The increase would fund an additional staff position, which Executive Director Bridgett Massengill said would focus on strengthening and retaining existing downtown businesses.
With tax increment financing (TIF) soon to bring more development funds, and a pending push to market downtown, board members hope Massengill can concentrate on recruiting new businesses, overseeing TIF activity and enhancing downtown's image.
If granted, the request would put the city's funding at $200,000 out of a $212,200 budget.
That is 33 percent higher than the 2006-07 amount, and 74 percent more than the city's 2005-2006 contribution of $114,657.
Mike Woodruff supported the proposed budget, saying that board members' measurable goals will be out of reach without extra help.
"It's kind of like buying a dog," Woodruff said. "You look at it every day, measure it often, and expect it to grow, but if you don't feed the dog, it isn't going to grow. If growth is going to happen, Bridgett needs the resources, and we need to come up with the measures."
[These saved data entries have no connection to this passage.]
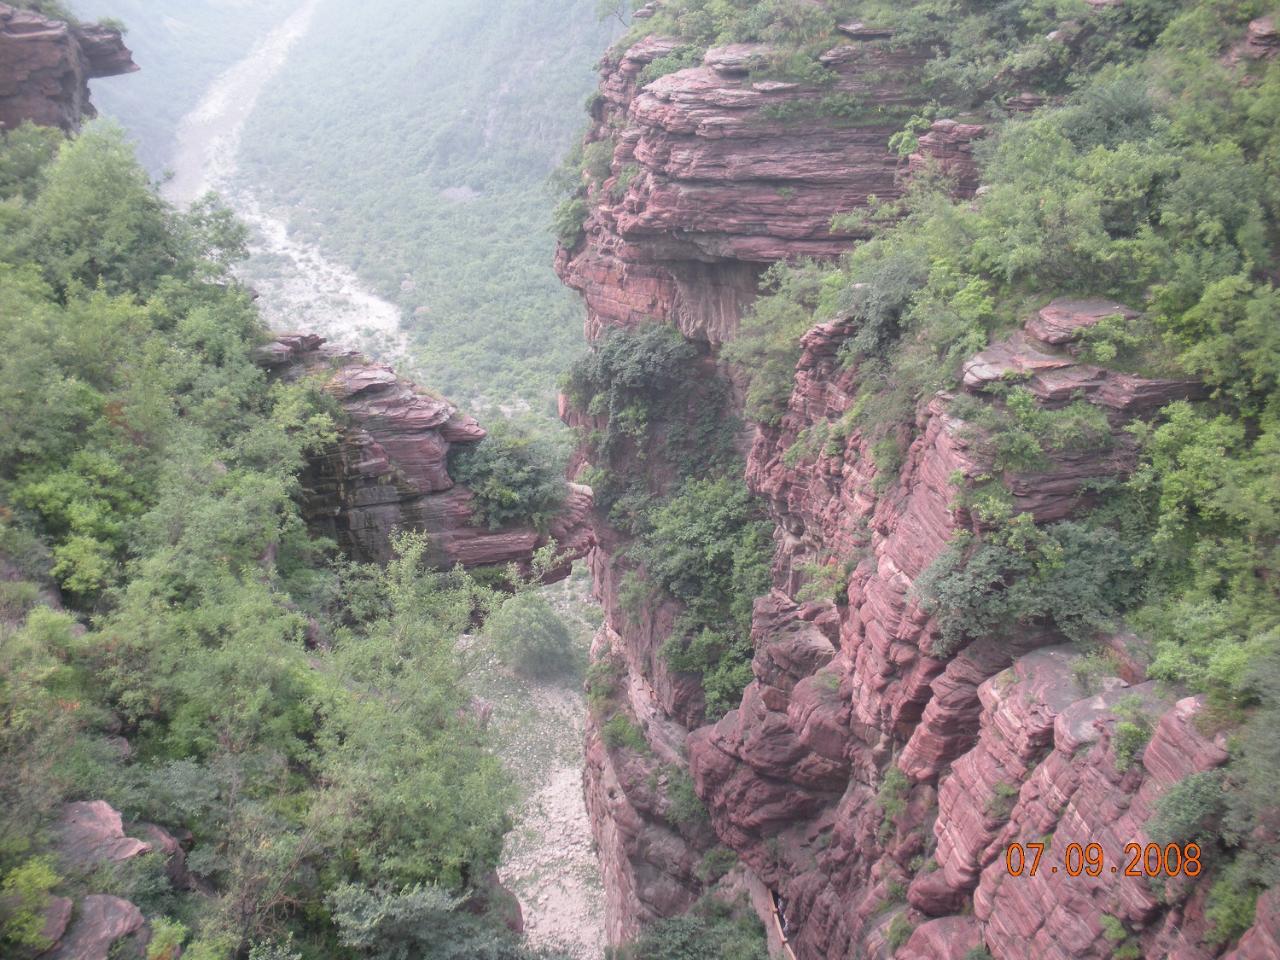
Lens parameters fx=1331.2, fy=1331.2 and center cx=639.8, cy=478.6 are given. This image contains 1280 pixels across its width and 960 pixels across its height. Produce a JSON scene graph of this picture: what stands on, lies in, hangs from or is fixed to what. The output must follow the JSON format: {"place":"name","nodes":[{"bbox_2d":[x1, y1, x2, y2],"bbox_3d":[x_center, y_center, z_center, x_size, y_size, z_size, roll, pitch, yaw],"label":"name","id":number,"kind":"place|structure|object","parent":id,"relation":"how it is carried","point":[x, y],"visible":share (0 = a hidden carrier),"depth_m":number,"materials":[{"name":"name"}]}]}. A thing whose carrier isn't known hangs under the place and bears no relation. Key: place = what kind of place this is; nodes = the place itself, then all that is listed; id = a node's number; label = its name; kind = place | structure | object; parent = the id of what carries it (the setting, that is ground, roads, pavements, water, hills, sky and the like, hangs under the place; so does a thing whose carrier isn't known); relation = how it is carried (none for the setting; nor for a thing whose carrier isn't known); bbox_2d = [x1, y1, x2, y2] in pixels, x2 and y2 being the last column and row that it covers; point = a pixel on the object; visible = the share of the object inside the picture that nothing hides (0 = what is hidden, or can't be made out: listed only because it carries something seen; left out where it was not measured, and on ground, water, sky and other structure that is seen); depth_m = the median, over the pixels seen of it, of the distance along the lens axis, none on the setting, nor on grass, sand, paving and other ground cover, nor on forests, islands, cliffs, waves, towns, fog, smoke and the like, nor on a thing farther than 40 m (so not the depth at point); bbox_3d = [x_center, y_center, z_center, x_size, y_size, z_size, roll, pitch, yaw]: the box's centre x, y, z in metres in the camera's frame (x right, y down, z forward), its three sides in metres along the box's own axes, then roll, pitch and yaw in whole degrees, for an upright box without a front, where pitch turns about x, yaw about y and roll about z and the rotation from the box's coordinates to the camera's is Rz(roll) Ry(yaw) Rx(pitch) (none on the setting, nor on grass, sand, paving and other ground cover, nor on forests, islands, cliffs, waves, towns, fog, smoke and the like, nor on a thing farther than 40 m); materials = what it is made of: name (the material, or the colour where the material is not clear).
{"place":"outdoors","nodes":[
{"label":"outdoors","id":0,"kind":"place"},
{"bbox_2d":[64,0,298,179],"label":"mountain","id":1,"kind":"structure","parent":0,"point":[154,31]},
{"bbox_2d":[0,97,526,959],"label":"hillside","id":2,"kind":"structure","parent":0,"point":[83,794],"materials":[{"name":"green plant"}]},
{"bbox_2d":[0,853,73,954],"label":"shrub","id":3,"kind":"object","parent":2,"relation":"on","point":[41,886],"visible":0.96,"depth_m":9.11,"materials":[{"name":"green plant"}]},
{"bbox_2d":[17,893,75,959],"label":"rock","id":4,"kind":"object","parent":2,"relation":"on","point":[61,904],"visible":0.68,"depth_m":9.28,"materials":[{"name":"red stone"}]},
{"bbox_2d":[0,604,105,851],"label":"shrub","id":5,"kind":"object","parent":2,"relation":"on","point":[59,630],"visible":0.92,"depth_m":10.02,"materials":[{"name":"green plant"}]},
{"bbox_2d":[0,4,138,133],"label":"rock outcrop","id":6,"kind":"object","parent":2,"relation":"on","point":[1,78],"visible":0.71,"depth_m":21.37,"materials":[{"name":"stone"}]},
{"bbox_2d":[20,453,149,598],"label":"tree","id":7,"kind":"object","parent":2,"relation":"on","point":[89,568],"visible":0.83,"depth_m":12.73,"materials":[{"name":"green plant"}]},
{"bbox_2d":[41,891,146,959],"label":"rock","id":8,"kind":"object","parent":2,"relation":"on","point":[115,907],"visible":0.81,"depth_m":9.50,"materials":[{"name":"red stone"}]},
{"bbox_2d":[51,797,149,869],"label":"rock","id":9,"kind":"object","parent":2,"relation":"on","point":[83,807],"visible":0.66,"depth_m":10.26,"materials":[{"name":"red stone"}]},
{"bbox_2d":[20,125,253,303],"bbox_3d":[-7.147,-3.243,17.994,3.340,2.946,3.547,9,20,26],"label":"tree","id":10,"kind":"object","parent":2,"relation":"on","point":[96,202],"visible":0.81,"depth_m":17.34,"materials":[{"name":"green plant"}]},
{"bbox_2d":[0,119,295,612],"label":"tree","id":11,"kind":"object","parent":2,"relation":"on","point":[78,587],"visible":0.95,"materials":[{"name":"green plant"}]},
{"bbox_2d":[130,821,187,887],"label":"rock","id":12,"kind":"object","parent":2,"relation":"on","point":[152,832],"visible":0.44,"depth_m":10.76,"materials":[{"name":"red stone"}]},
{"bbox_2d":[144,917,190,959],"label":"shrub","id":13,"kind":"object","parent":2,"relation":"on","point":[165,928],"visible":0.97,"depth_m":9.87,"materials":[{"name":"green plant"}]},
{"bbox_2d":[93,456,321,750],"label":"tree","id":14,"kind":"object","parent":2,"relation":"on","point":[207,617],"visible":0.92,"depth_m":12.33,"materials":[{"name":"green plant"}]},
{"bbox_2d":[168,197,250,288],"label":"tree","id":15,"kind":"object","parent":2,"relation":"on","point":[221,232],"visible":0.62,"depth_m":21.71,"materials":[{"name":"green plant"}]},
{"bbox_2d":[296,528,536,899],"bbox_3d":[-2.279,2.687,14.044,3.874,3.468,3.950,-16,23,-40],"label":"tree","id":16,"kind":"object","parent":2,"relation":"on","point":[404,786],"visible":0.9,"depth_m":13.48,"materials":[{"name":"green plant"}]},
{"bbox_2d":[261,331,592,588],"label":"rock outcrop","id":17,"kind":"object","parent":2,"relation":"on","point":[396,388],"visible":0.46,"depth_m":20.25,"materials":[{"name":"stone"}]},
{"bbox_2d":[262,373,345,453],"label":"shrub","id":18,"kind":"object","parent":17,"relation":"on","point":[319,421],"visible":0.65,"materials":[{"name":"green plant"}]},
{"bbox_2d":[448,424,572,528],"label":"shrub","id":19,"kind":"object","parent":17,"relation":"on","point":[520,487],"visible":0.88,"depth_m":21.54,"materials":[{"name":"green plant"}]},
{"bbox_2d":[326,878,536,959],"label":"shrub","id":20,"kind":"object","parent":2,"relation":"on","point":[367,907],"visible":0.95,"depth_m":12.50,"materials":[{"name":"green plant"}]},
{"bbox_2d":[166,0,407,355],"label":"riverbed","id":21,"kind":"structure","parent":0,"point":[295,253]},
{"bbox_2d":[192,0,626,438],"label":"hillside","id":22,"kind":"structure","parent":0,"point":[536,41],"materials":[{"name":"green plant"}]},
{"bbox_2d":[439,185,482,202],"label":"rock","id":23,"kind":"object","parent":22,"relation":"on","point":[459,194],"visible":0.53,"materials":[{"name":"grey stone"}]},
{"bbox_2d":[462,568,609,956],"label":"riverbed","id":24,"kind":"structure","parent":0,"point":[526,918],"materials":[{"name":"grey gravel"}]},
{"bbox_2d":[488,591,578,679],"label":"shrub","id":25,"kind":"object","parent":24,"relation":"on","point":[557,630],"visible":0.97,"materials":[{"name":"green plant"}]},
{"bbox_2d":[562,2,1279,959],"label":"cliff","id":26,"kind":"structure","parent":0,"point":[894,568],"materials":[{"name":"red stone"}]},
{"bbox_2d":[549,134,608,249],"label":"shrub","id":27,"kind":"object","parent":26,"relation":"on","point":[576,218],"visible":0.53,"depth_m":27.21,"materials":[{"name":"green plant"}]},
{"bbox_2d":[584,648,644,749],"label":"shrub","id":28,"kind":"object","parent":26,"relation":"on","point":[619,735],"visible":0.77,"depth_m":27.63,"materials":[{"name":"green plant"}]},
{"bbox_2d":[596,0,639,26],"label":"tree","id":29,"kind":"object","parent":26,"relation":"on","point":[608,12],"visible":0.65,"depth_m":28.70,"materials":[{"name":"green plant"}]},
{"bbox_2d":[567,320,693,427],"bbox_3d":[-0.120,-2.013,25.936,2.837,2.183,3.499,0,18,-1],"label":"shrub","id":30,"kind":"object","parent":26,"relation":"attached to","point":[626,377],"visible":0.93,"depth_m":25.32,"materials":[{"name":"green plant"}]},
{"bbox_2d":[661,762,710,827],"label":"shrub","id":31,"kind":"object","parent":26,"relation":"attached to","point":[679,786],"visible":0.62,"depth_m":23.73,"materials":[{"name":"green plant"}]},
{"bbox_2d":[627,904,773,959],"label":"shrub","id":32,"kind":"object","parent":26,"relation":"on","point":[682,937],"visible":0.98,"depth_m":21.30,"materials":[{"name":"green plant"}]},
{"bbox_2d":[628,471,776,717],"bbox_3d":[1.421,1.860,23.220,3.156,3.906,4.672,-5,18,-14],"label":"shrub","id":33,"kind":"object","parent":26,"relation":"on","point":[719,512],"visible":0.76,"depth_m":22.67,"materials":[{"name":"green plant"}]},
{"bbox_2d":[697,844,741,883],"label":"shrub","id":34,"kind":"object","parent":26,"relation":"on","point":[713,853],"visible":0.71,"depth_m":22.55,"materials":[{"name":"green plant"}]},
{"bbox_2d":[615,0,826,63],"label":"shrub","id":35,"kind":"object","parent":26,"relation":"on","point":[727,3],"visible":0.69,"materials":[{"name":"green plant"}]},
{"bbox_2d":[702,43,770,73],"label":"rock","id":36,"kind":"object","parent":26,"relation":"on","point":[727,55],"visible":0.62,"depth_m":20.29,"materials":[{"name":"grey stone"}]},
{"bbox_2d":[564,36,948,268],"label":"rock ledge","id":37,"kind":"object","parent":26,"relation":"attached to","point":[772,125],"visible":0.62,"depth_m":20.81,"materials":[{"name":"stone"}]},
{"bbox_2d":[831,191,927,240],"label":"shrub","id":38,"kind":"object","parent":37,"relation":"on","point":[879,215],"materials":[{"name":"green plant"}]},
{"bbox_2d":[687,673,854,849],"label":"rock","id":39,"kind":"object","parent":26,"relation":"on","point":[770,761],"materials":[{"name":"brown stone"}]},
{"bbox_2d":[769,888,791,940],"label":"person","id":40,"kind":"object","parent":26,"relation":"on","point":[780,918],"visible":0.48,"depth_m":18.85},
{"bbox_2d":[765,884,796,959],"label":"wooden railing","id":41,"kind":"object","parent":26,"relation":"attached to","point":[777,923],"visible":0.53,"depth_m":18.40,"materials":[{"name":"brown wood"}]},
{"bbox_2d":[726,257,838,426],"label":"shrub","id":42,"kind":"object","parent":26,"relation":"on","point":[801,323],"visible":0.64,"depth_m":20.41,"materials":[{"name":"green plant"}]},
{"bbox_2d":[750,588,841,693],"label":"rock","id":43,"kind":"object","parent":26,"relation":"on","point":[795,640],"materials":[{"name":"brown stone"}]},
{"bbox_2d":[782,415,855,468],"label":"shrub","id":44,"kind":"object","parent":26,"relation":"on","point":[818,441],"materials":[{"name":"green plant"}]},
{"bbox_2d":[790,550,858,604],"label":"shrub","id":45,"kind":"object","parent":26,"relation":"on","point":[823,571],"visible":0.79,"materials":[{"name":"green plant"}]},
{"bbox_2d":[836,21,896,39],"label":"rock","id":46,"kind":"object","parent":26,"relation":"on","point":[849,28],"visible":0.64,"depth_m":19.49,"materials":[{"name":"grey stone"}]},
{"bbox_2d":[839,252,931,356],"bbox_3d":[2.893,-1.909,15.090,1.393,1.196,1.799,0,18,-1],"label":"shrub","id":47,"kind":"object","parent":26,"relation":"on","point":[883,299],"visible":0.71,"depth_m":14.88,"materials":[{"name":"green plant"}]},
{"bbox_2d":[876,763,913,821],"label":"shrub","id":48,"kind":"object","parent":26,"relation":"attached to","point":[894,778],"visible":0.83,"depth_m":14.07,"materials":[{"name":"green plant"}]},
{"bbox_2d":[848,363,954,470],"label":"shrub","id":49,"kind":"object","parent":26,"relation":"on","point":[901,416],"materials":[{"name":"green plant"}]},
{"bbox_2d":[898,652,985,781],"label":"rock","id":50,"kind":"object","parent":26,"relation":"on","point":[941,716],"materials":[{"name":"brown stone"}]},
{"bbox_2d":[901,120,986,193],"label":"rock","id":51,"kind":"object","parent":26,"relation":"on","point":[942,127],"visible":0.47,"depth_m":16.87,"materials":[{"name":"stone"}]},
{"bbox_2d":[900,915,990,959],"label":"rock","id":52,"kind":"object","parent":26,"relation":"on","point":[933,928],"visible":0.9,"depth_m":12.24,"materials":[{"name":"stone"}]},
{"bbox_2d":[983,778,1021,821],"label":"shrub","id":53,"kind":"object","parent":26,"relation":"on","point":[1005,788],"visible":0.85,"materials":[{"name":"green plant"}]},
{"bbox_2d":[959,338,1097,394],"bbox_3d":[3.596,-1.031,12.263,1.184,0.368,1.088,0,18,-1],"label":"rock","id":54,"kind":"object","parent":26,"relation":"on","point":[989,363],"visible":0.77,"depth_m":12.01,"materials":[{"name":"red stone"}]},
{"bbox_2d":[913,512,1143,651],"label":"shrub","id":55,"kind":"object","parent":26,"relation":"on","point":[979,598],"visible":0.88,"depth_m":11.39,"materials":[{"name":"green plant"}]},
{"bbox_2d":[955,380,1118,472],"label":"shrub","id":56,"kind":"object","parent":26,"relation":"on","point":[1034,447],"visible":0.94,"depth_m":11.22,"materials":[{"name":"green plant"}]},
{"bbox_2d":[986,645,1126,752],"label":"rock","id":57,"kind":"object","parent":26,"relation":"on","point":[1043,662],"visible":0.56,"depth_m":10.80,"materials":[{"name":"red stone"}]},
{"bbox_2d":[1024,296,1140,346],"bbox_3d":[4.178,-1.456,12.452,1.069,0.415,0.987,0,18,-1],"label":"rock","id":58,"kind":"object","parent":26,"relation":"on","point":[1103,310],"visible":0.74,"depth_m":12.22,"materials":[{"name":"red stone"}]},
{"bbox_2d":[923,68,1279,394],"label":"shrub","id":59,"kind":"object","parent":26,"relation":"on","point":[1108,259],"visible":0.84,"depth_m":12.37,"materials":[{"name":"green plant"}]},
{"bbox_2d":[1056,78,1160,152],"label":"shrub","id":60,"kind":"object","parent":26,"relation":"on","point":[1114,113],"visible":0.58,"depth_m":13.62,"materials":[{"name":"green plant"}]},
{"bbox_2d":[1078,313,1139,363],"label":"shrub","id":61,"kind":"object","parent":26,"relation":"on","point":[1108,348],"visible":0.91,"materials":[{"name":"green plant"}]},
{"bbox_2d":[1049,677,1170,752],"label":"rock","id":62,"kind":"object","parent":26,"relation":"on","point":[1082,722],"visible":0.57,"depth_m":10.58,"materials":[{"name":"grey stone"}]},
{"bbox_2d":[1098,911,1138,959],"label":"shrub","id":63,"kind":"object","parent":26,"relation":"on","point":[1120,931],"visible":0.97,"depth_m":9.57,"materials":[{"name":"green plant"}]},
{"bbox_2d":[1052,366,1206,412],"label":"rock","id":64,"kind":"object","parent":26,"relation":"on","point":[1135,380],"visible":0.61,"depth_m":10.96,"materials":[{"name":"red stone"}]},
{"bbox_2d":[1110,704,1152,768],"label":"shrub","id":65,"kind":"object","parent":26,"relation":"on","point":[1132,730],"visible":0.92,"depth_m":9.69,"materials":[{"name":"green plant"}]},
{"bbox_2d":[1142,768,1229,860],"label":"shrub","id":66,"kind":"object","parent":26,"relation":"on","point":[1188,805],"visible":0.84,"depth_m":8.67,"materials":[{"name":"green plant"}]},
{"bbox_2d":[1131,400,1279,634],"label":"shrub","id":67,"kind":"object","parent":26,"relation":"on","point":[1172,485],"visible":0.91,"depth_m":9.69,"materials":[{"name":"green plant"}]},
{"bbox_2d":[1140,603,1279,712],"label":"shrub","id":68,"kind":"object","parent":26,"relation":"on","point":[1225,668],"visible":0.83,"depth_m":8.94,"materials":[{"name":"green plant"}]},
{"bbox_2d":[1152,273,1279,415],"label":"shrub","id":69,"kind":"object","parent":26,"relation":"on","point":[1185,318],"visible":0.89,"depth_m":10.31,"materials":[{"name":"green plant"}]},
{"bbox_2d":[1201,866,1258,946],"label":"shrub","id":70,"kind":"object","parent":26,"relation":"on","point":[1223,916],"visible":0.76,"depth_m":8.27,"materials":[{"name":"green plant"}]},
{"bbox_2d":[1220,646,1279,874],"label":"shrub","id":71,"kind":"object","parent":26,"relation":"on","point":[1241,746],"visible":0.95,"depth_m":8.19,"materials":[{"name":"green plant"}]},
{"bbox_2d":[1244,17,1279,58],"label":"rock","id":72,"kind":"object","parent":26,"relation":"on","point":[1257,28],"visible":0.85,"depth_m":13.68,"materials":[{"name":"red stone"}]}
]}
B.J. Miller, who heads the JCDA's design committee, said emphasis on attracting outside development is crucial. She said clear goals must be set regarding everything from downtown appearance to marketing efforts to net gains in the number of businesses operating downtown.
"We need new people, we need new investment, and we need an environment that's going to bring them here," Miller said.
Malcolm Blowers, a downtown business owner, agreed but said the Development Authority had tossed around good ideas without much product for years. He said prospective downtown businesses need to know there are competitive advantages to locating there.
"We've gone a long time with great objectives and great priorities and great plans," Blowers said. "I want to see closure in 2007."
Other members contended that the JCDA has had measurable success in the past several years. Gary Mabrey, who also suggested that the JCDA's committees rank their top priorities for 2007 and present them to Massengill, said her tenure had brought improvements to the downtown area.
"There are things in place right now that haven't been there before," Mabrey said.
Rick Storey agreed and said negative perceptions about downtown - that it is unsafe, that there is a homeless problem, that it isn't visually appealing, and that it lacks adequate parking - are not going to stop the positive momentum that is in place.
"Asheville and Greenville (S.C.) probably had a lot of these perception problems 15 years ago, too," Storey said. "I think there's some folks poised to put some money down here."
The board took one action Friday that will lead to aesthetic improvements soon. Members approved seeking a "Main Street" grant from the state that will help fund new lighting in the Downtown Square parking area. Up to $20,000 in state money is available and must be matched by either local money or in-kind contributions.
In other business, Chairman Tim Jones updated members on the County Commission's deliberations over the TIF. He said a Monday meeting resulted in "a lot of clarity" being provided to commissioners, but no up or down vote being taken.
Jones said the next chance for passage of the county's portion of TIF for the redevelopment district will come Feb. 26.
"I feel good about it, but I don't think we need to sit back and wait," Jones said.